They say the crews of men who built the railroad tracks running through northwestern Wisconsin would dance. As the legend goes, their hand tools were manufactured down in Chicago by the Gandy Tool Company, and these guys would use some kind of song or a call to synchronize their drudgery. So the tools and the fancy footwork earned them the nickname “Gandy Dancers.”

This is why, over one hundred years later, the hiking and biking trail running right by my parent’s house in Burnett County is called the Gandy Dancer State Trail.

They ripped up the tracks in the 1980s, covered the naked pathway in a yellowish crushed stone, and by 1990 they’d held a naming contest for the new recreation trail. They settled on a moniker paying tribute to the men who pulled the pry bars and shoved the shovels.

When I was a kid, I thought it was a dumb name for a trail. But back then, I thought a lot of things were dumb.

The Gandy Dancers weren’t localized to Wisconsin. The name applied to laborers across the United States who not only laid the tracks, but also maintained them, realigning rails after the hulking locomotives – by weight and vibration – had shifted them just far enough to cause catastrophe. The crews were often populated by recent immigrants and ethnic minorities who vied for steady work despite poor wages and working conditions and hard physical labor. Many toiled under the false promise of long-term employment and were left homeless when the job was done.

What if “Gandy Dancer” is some kind of ancient phrase, murmured by the native nations, picked up by French voyageurs, bastardized, and passed down over the years?

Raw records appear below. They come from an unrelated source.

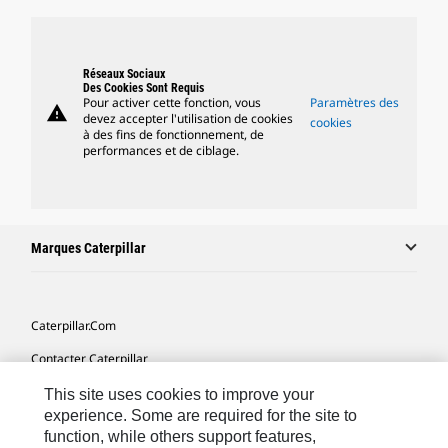
Réseaux Sociaux
Des Cookies Sont Requis
Pour activer cette fonction, vous
Paramètres des
warning
devez accepter l'utilisation de cookies
cookies
à des fins de fonctionnement, de
performances et de ciblage.
Marques Caterpillar
Caterpillar.com
Contacter Caterpillar
Mes Préférences Marketing
This site uses cookies to improve your
experience. Some are required for the site to
Plan Du Site
function, while others support features,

And what if it originally described some kind of dark forest creature, something that’s lived here far longer than any poor railroad worker?

mIKe PAULUS

I imagine this name was chosen for the trail – which stretches for 98 miles from St. Croix Falls to Superior – as a way to honor the people who worked an awful job. But I doubt most people really understand what a Gandy Dancer did all day. I know I didn’t until a few weeks ago.

But what if the story about the tools and the chanting laborers wasn’t the whole truth? What if a Gandy Dancer was something else altogether? Something a bit more peculiar.

What if “Gandy Dancer” is some kind of ancient phrase, murmured by the native nations, picked up by French voyageurs, bastardized, and passed down over the years? And what if it originally described some kind of dark forest creature, something that’s lived here far longer than any poor railroad worker?

Maybe this creature used a bizarre waltz-like gait as it stalked the forest.

And what if they’re still out there? Still watching. Silently waiting. And what if the Gandy Dancers don’t take well to people? Maybe sometimes we come too close, romp too far into their quiet woods. What happens then?

Sure, I just made all that up, but there’s definitely some dispute over how the name evolved, and no one really knows if there ever was a Gandy Tool Company in Chicago. So why not dream a little?

I had dreams of strange adventure running through my head back when I invited my two closest friends up to my parent’s cabin for the weekend. The Gandy Dancer trail was fairly new, and I had the idea to walk it from Danbury to Webster just to see what happened along the way.

It was my last summer before high school, and maybe I had a feeling that things were about to change. I was yearning for some Goonies-esque shenanigans, some Stand By Me-style exploits. I wanted a little independence. I wanted to feel danger and overcome it.

Unfortunately, danger is in short supply between Danbury and Webster, Wisconsin. My dad dropped us off early in the morning with our backpacks and “supplies.” I can’t remember everything we brought, but I know we packed a lunch. I wanted to carry my pellet gun just in case, but my dad wouldn’t let me.

The old railroad corridor was long and pretty much straight. We were walking on a pale yellow line shooting off to the horizon, thick forest running along either side.

I had imagined an all-day journey complete with detours into the deep, dark forest, perhaps chasing a mysterious figure, perhaps finding a hidden treasure. But the most exciting thing we saw was some grey-haired lady out for her morning walk.

Also, there’s only seven miles of trail between Danbury and Webster. We were done by 10am.

But that’s OK. I was outside with my two best friends, ambling down a pathway forged 100 years ago by tired men who never had time for goofy daydreams and leisurely hikes. It’s a lucky picture to have stuck in your head.

I don’t take that memory – or that old railroad trail – for granted.